Sui quotidiani di questi giorni è apparsa la notizia della preoccupazione per il destino dei ricercatori impiegati presso gli IRCCS di diritto pubblico con contratti “precari”, i quali, a decorrere dal 1° gennaio 2018, potranno continuare ad operare in regime di collaborazione coordinata e continuativa solo nel rispetto della rigida disciplina introdotta dal Jobs Act.

In realtà nel settore privato tale problema è stato già risolto dall’ARIS con l’Accordo Nazionale del 30 dicembre 2015, applicabile a tutti gli IRCSS di diritto privato e, più in generale, a tutte le strutture sanitarie private (associate o che semplicemente aderiscano all’intesa) che svolgano ricerca. Tale accordo è stato praticamente applicato da tutti gli IRCCS di diritto privato (anche non associati ad ARIS) ed ha avuto il pregio di evitare l’applicazione della presunzione di subordinazione nei confronti delle collaborazioni instaurate nel settore della ricerca, all’interno del quale le novità introdotte dal Governo Renzi avevano generato forti preoccupazioni, atteso l’utilizzo frequente (e legittimo) che si faceva del “lavoro a progetto”.

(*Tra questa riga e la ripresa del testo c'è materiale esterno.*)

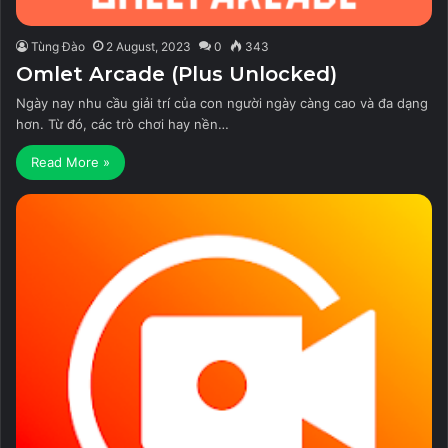
Tùng Đào
2 August, 2023
0
343
Omlet Arcade (Plus Unlocked)
Ngày nay nhu cầu giải trí của con người ngày càng cao và đa dạng
hơn. Từ đó, các trò chơi hay nền…
Read More »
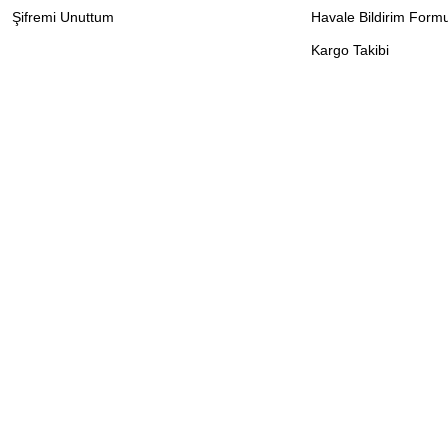
Şifremi Unuttum
Havale Bildirim Form
Kargo Takibi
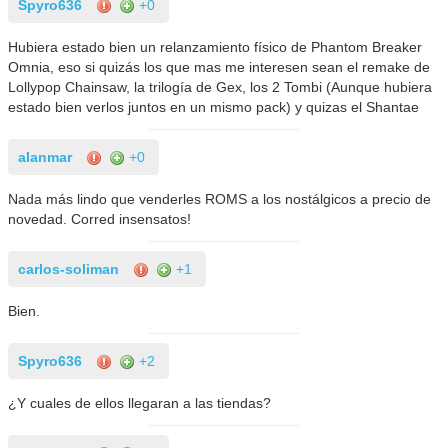
Spyro636
+0
Hubiera estado bien un relanzamiento físico de Phantom Breaker
Omnia, eso si quizás los que mas me interesen sean el remake de
Lollypop Chainsaw, la trilogía de Gex, los 2 Tombi (Aunque hubiera
estado bien verlos juntos en un mismo pack) y quizas el Shantae
alanmar
+0
Nada más lindo que venderles ROMS a los nostálgicos a precio de
novedad. Corred insensatos!
carlos-soliman
+1
Bien.
Spyro636
+2
¿Y cuales de ellos llegaran a las tiendas?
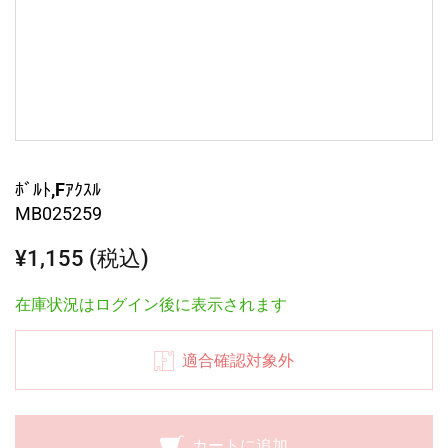
ﾎﾞﾙﾄ,Fｱｸｽﾙ
MB025259
¥1,155 (税込)
在庫状況はログイン後に表示されます
適合確認対象外
カートに追加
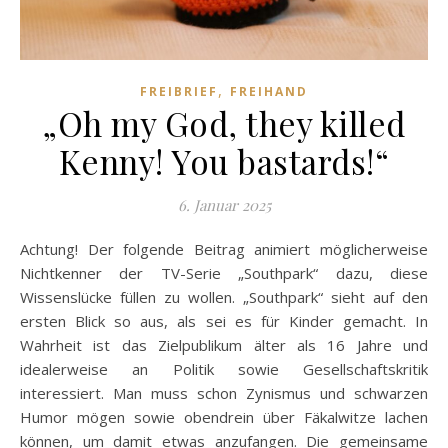
,
FREIBRIEF
FREIHAND
„Oh my God, they killed
Kenny! You bastards!“
6. Januar 2025
Achtung! Der folgende Beitrag animiert möglicherweise
Nichtkenner der TV-Serie „Southpark“ dazu, diese
Wissenslücke füllen zu wollen. „Southpark“ sieht auf den
ersten Blick so aus, als sei es für Kinder gemacht. In
Wahrheit ist das Zielpublikum älter als 16 Jahre und
idealerweise an Politik sowie Gesellschaftskritik
interessiert. Man muss schon Zynismus und schwarzen
Humor mögen sowie obendrein über Fäkalwitze lachen
können, um damit etwas anzufangen. Die gemeinsame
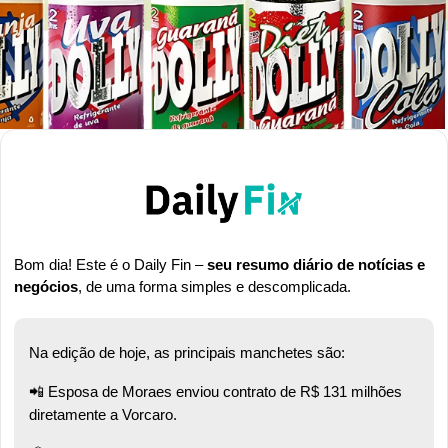
Bom dia! Este é o Daily Fin – 
seu resumo diário de notícias e 
negócios
, de uma forma simples e descomplicada.
Na edição de hoje, as principais manchetes são:
📲
 Esposa de Moraes enviou contrato de R$ 131 milhões 
diretamente a Vorcaro.  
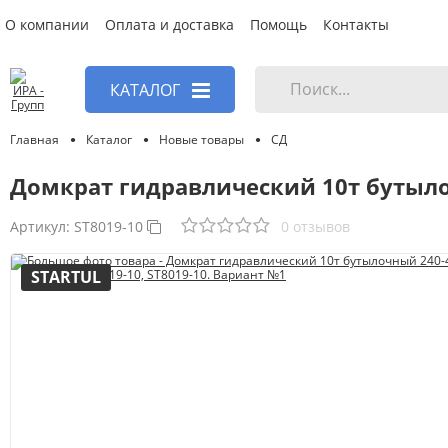
О компании
Оплата и доставка
Помощь
Контакты
КАТАЛОГ
Главная
Каталог
Новые товары
СД
Домкрат гидравлический 10т бутыло
Артикул:
ST8019-10
0 отзывов
STARTUL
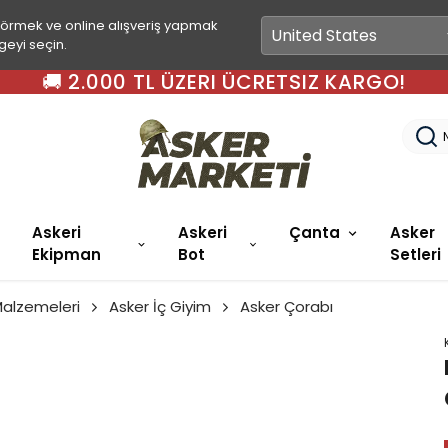
görmek ve online alışveriş yapmak
geyi seçin.
🚚 2.000 TL ÜZERI ÜCRETSIZ KARGO!
Askeri
Askeri
Çanta
Asker
Ekipman
Bot
Setleri
Malzemeleri
Asker İç Giyim
Asker Çorabı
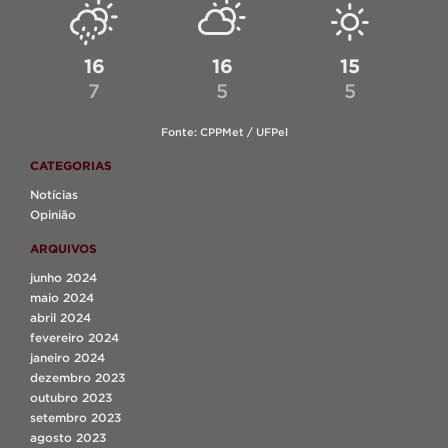
16
16
15
7
5
5
Fonte: CPPMet / UFPel
CATEGORIAS
Notícias
Opinião
ARQUIVOS
junho 2024
maio 2024
abril 2024
fevereiro 2024
janeiro 2024
dezembro 2023
outubro 2023
setembro 2023
agosto 2023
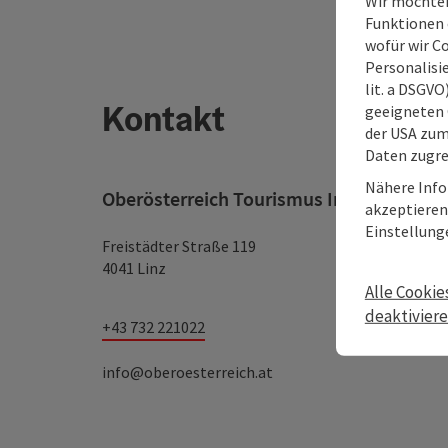
Wir möchten
Funktionen e
wofür wir C
Personalisie
lit. a DSGV
Kontakt
geeigneten 
der USA zu
Daten zugre
Nähere Info
Oberösterreich Tourismus Information
akzeptieren 
Einstellung
Freistädter Straße 119
4041 Linz
Alle Cookie
deaktivier
+43 732 221022
info@oberoesterreich.at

Il settore pubblico ha a disposizione tre soluzioni per risolvere il problema: la prima piuttosto complessa (un intervento legislativo), la seconda di media difficoltà (la stipula di un accordo unitario a livello nazionale con le OO.SS. comparativamente più rappresentative) e la terza sicuramente più semplice e diretta (l’estensione anche all’ambito pubblico dell’accordo nazionale ARIS).